Even the Steelers' twitter account was straight fire.

"Thank u, next," the team tweeted after the game, channeling Ariana Grande.

The scene in the Steelers' locker room was as joyous -- "rockin" is how Smith-Schuster described it -- as I've ever seen one during the regular season. That also might have had something to do with the five days off Tomlin gifted the team after the game. Tomlin was tickled by the way the Steelers responded this week -- as he passed defensive tackle Cam Heyward, the coach gave him what I'd describe as an enthusiastic swat across his backside. Heck, even Rooney, who quietly made his way around the chaos, thanking players personally, seemed to have a perma-grin on his face. There's a sign just inside the locker room, written in the Steelers font, that says, "The standard is the standard," and it must be especially rewarding for Rooney to see his team respond in such a powerful way after a rough September, a demanding week and the horrific events in Squirrel Hill. Roethlisberger, who threw more touchdowns than incompletions and turned in a perfect passer rating, wore his "Stronger Than Hate" cleats again. Most of the defensive backfield wore T-shirts with the same logo while warming up before the game. (The only bummer: After scoring his 10th TD, Conner was taken out of the game to be evaluated for a concussion.)

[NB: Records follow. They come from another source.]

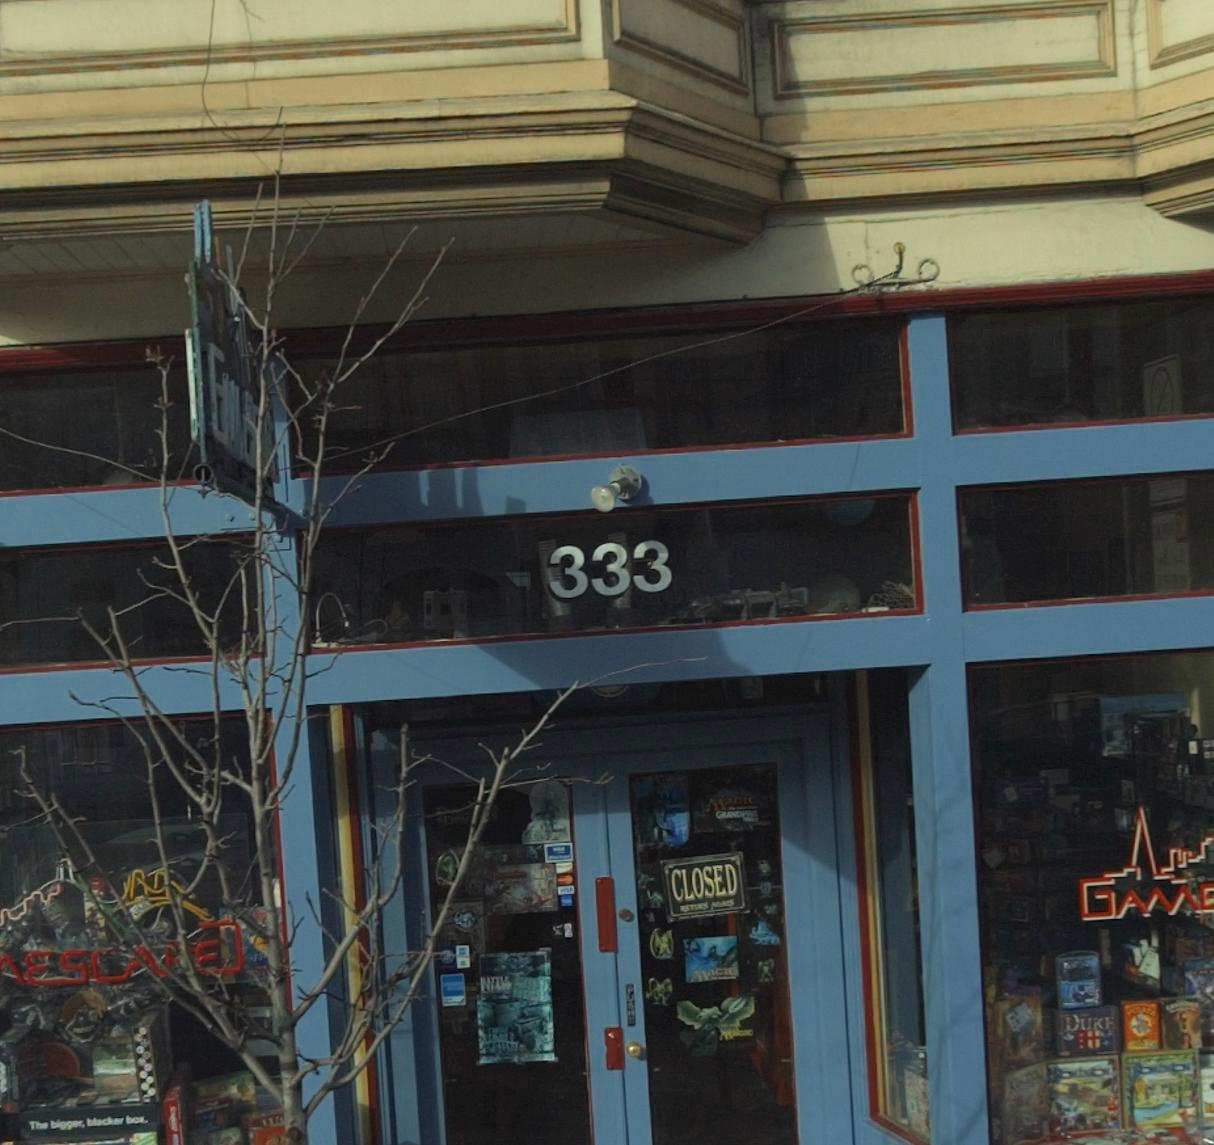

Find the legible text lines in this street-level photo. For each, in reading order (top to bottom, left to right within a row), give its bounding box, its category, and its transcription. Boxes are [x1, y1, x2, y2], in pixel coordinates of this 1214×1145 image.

[545, 536, 676, 601] StreetNumber: 333
[703, 791, 756, 815] None: MaGIC
[669, 860, 740, 905] None: CLOSED
[1075, 873, 1205, 924] None: GAM
[20, 936, 226, 990] BusinessName: ESC**E
[686, 963, 739, 986] None: MaGIC
[1062, 1012, 1116, 1034] None: DUKE
[25, 1111, 150, 1135] None: The bigger, bla**** bo*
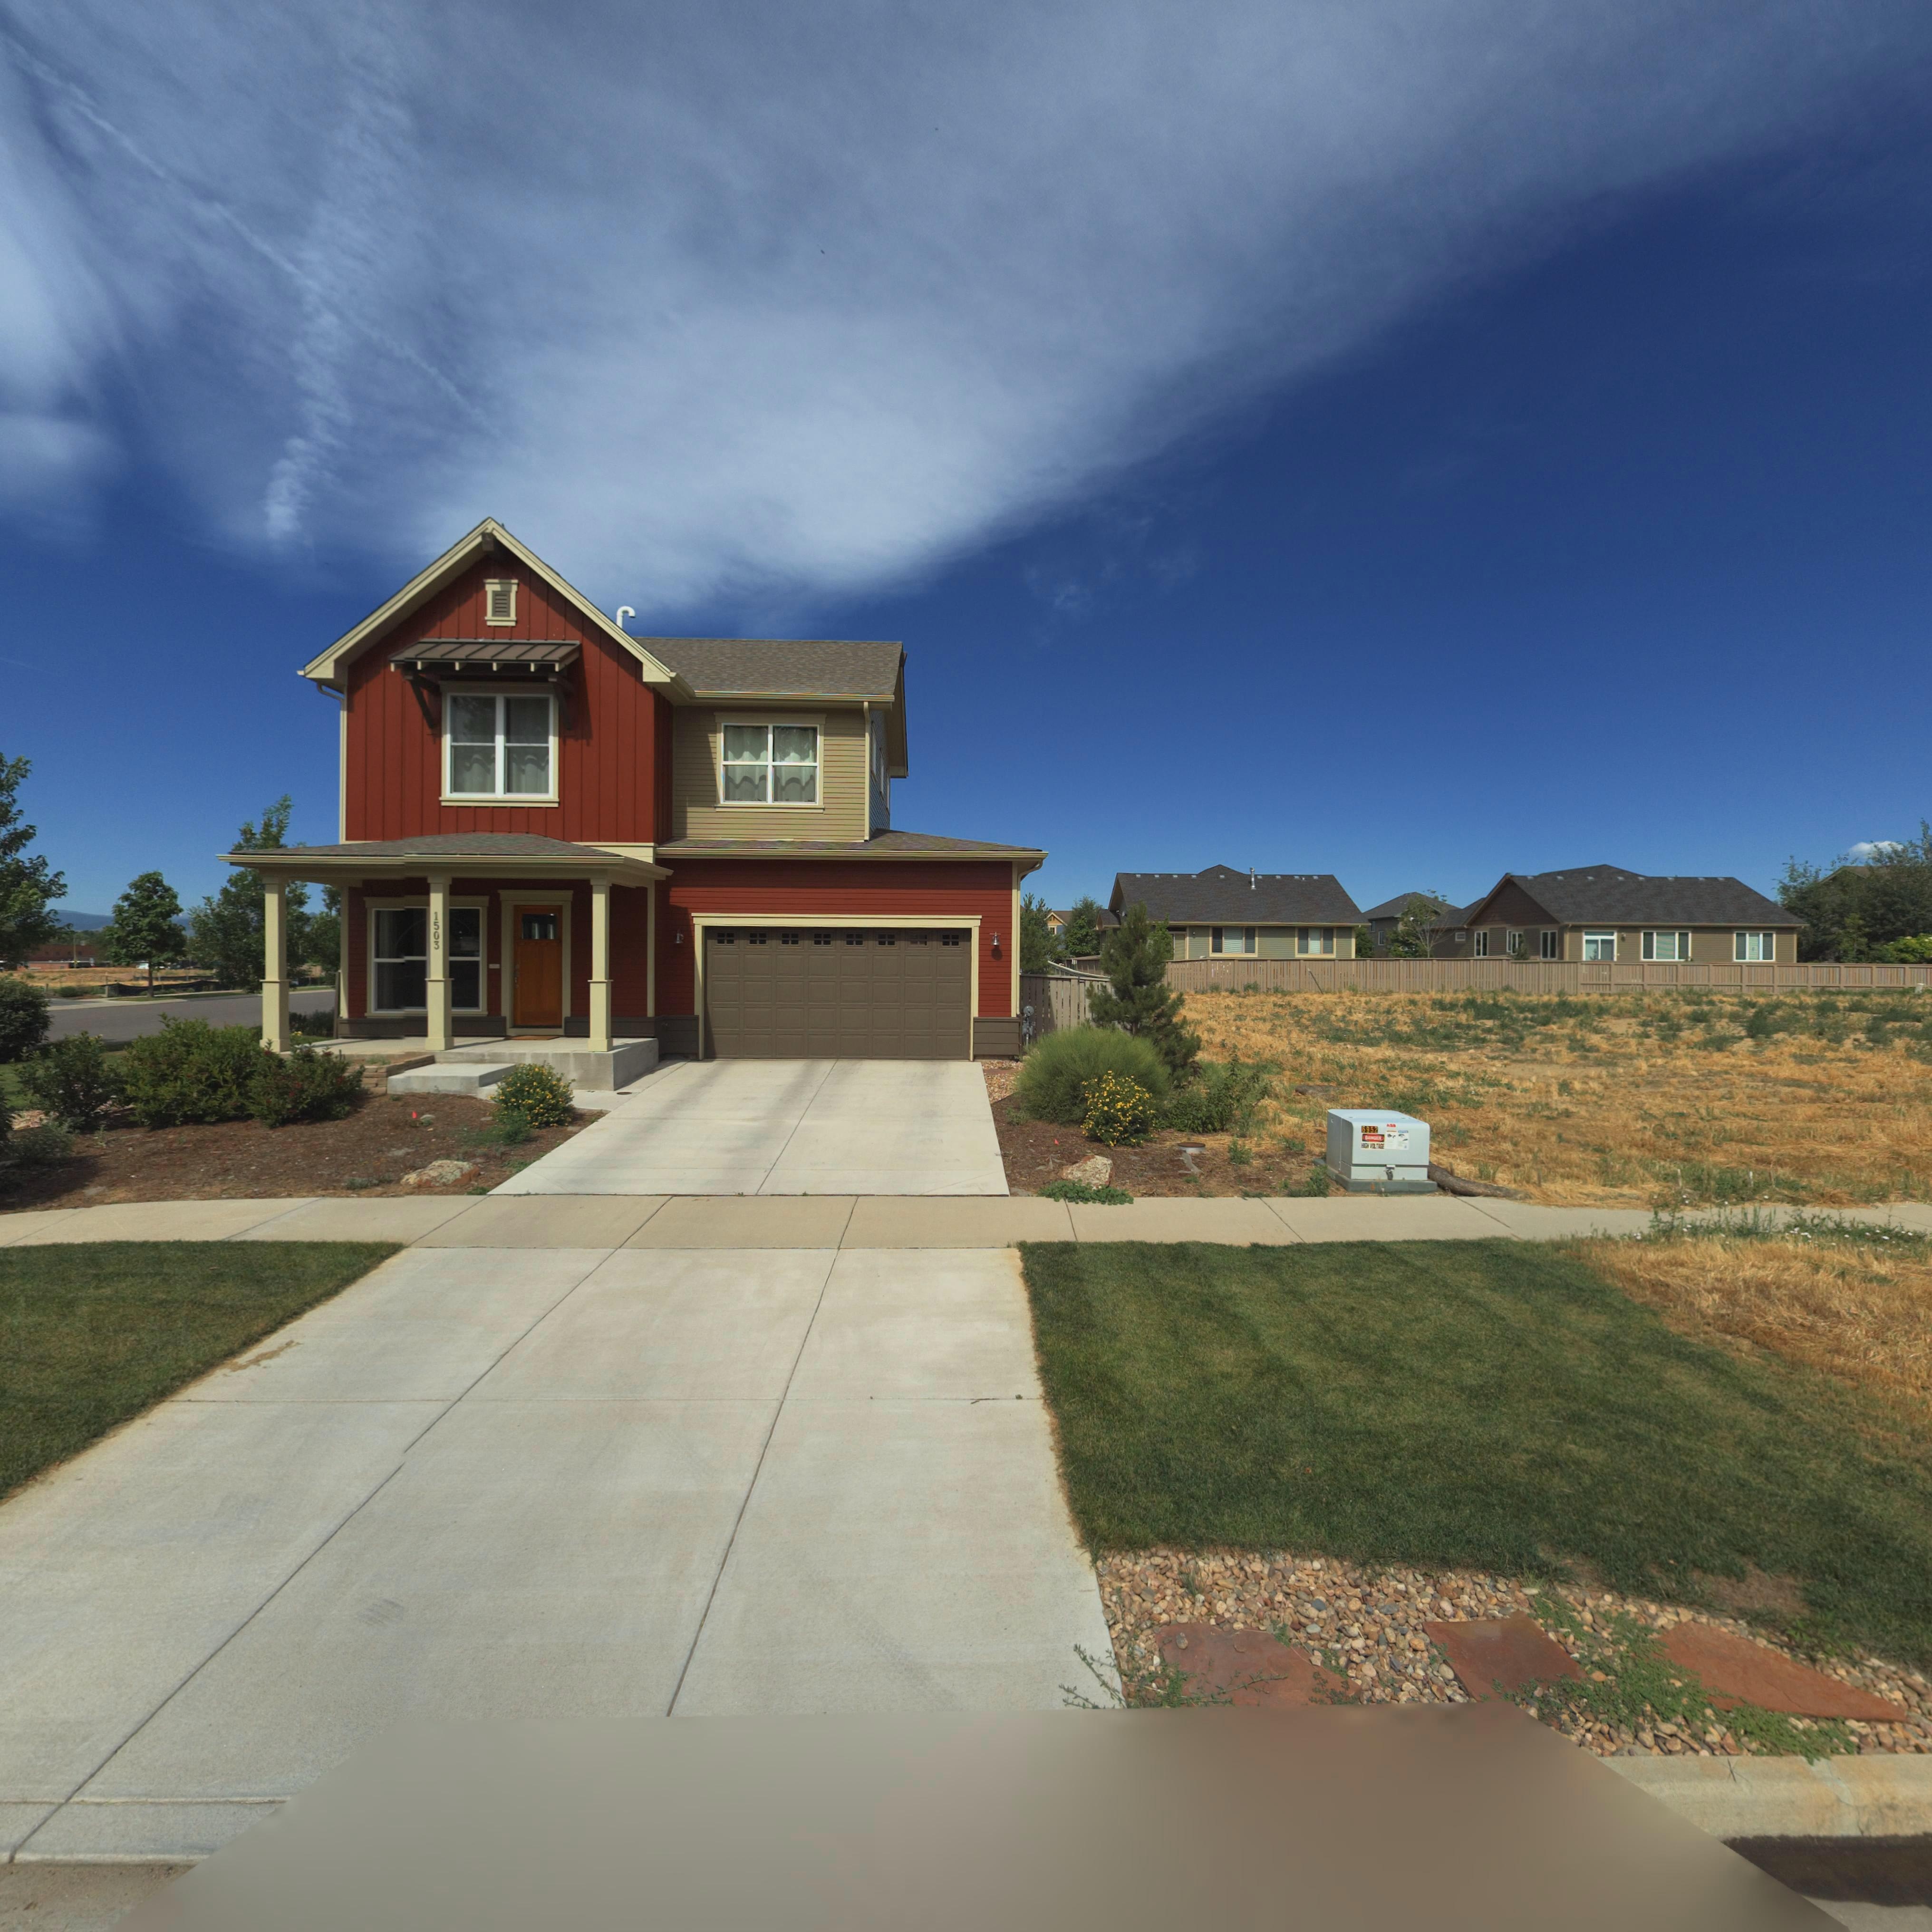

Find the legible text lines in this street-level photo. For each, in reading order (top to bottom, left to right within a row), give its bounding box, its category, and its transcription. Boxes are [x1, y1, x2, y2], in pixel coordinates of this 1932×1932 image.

"It was a crazy week, a really short week," says guard David DeCastro. "There were times we didn't know what day it was. Guys were mad, irritable. September was a wakeup call for this team, but we're firing on all cylinders now and building confidence. You can see it in our play, for sure."

Near where DeCastro was talking -- by the way, he said he was just channeling his inner hockey player when he went after Eric Reid for head-hunting Roethlisberger -- there's a wood and glass case in the middle of the Steelers' locker room that holds 18 different championship hats, going all the way back to a vintage black-and-red cap the team earned for the 1994 AFC Central Championship. If the rest of the season is anything like this week in Pittsburgh, they're going to need a bigger case.

With the locker room almost empty, Smith-Schuster floated past, heading toward the stadium exit wearing a bright-red tailored suit, red Gucci sneakers and a green tweed tie. He matched the holiday decorations at Heinz Field perfectly.

Only this Steelers team could transform such a sad, chaotic week into Christmas in November.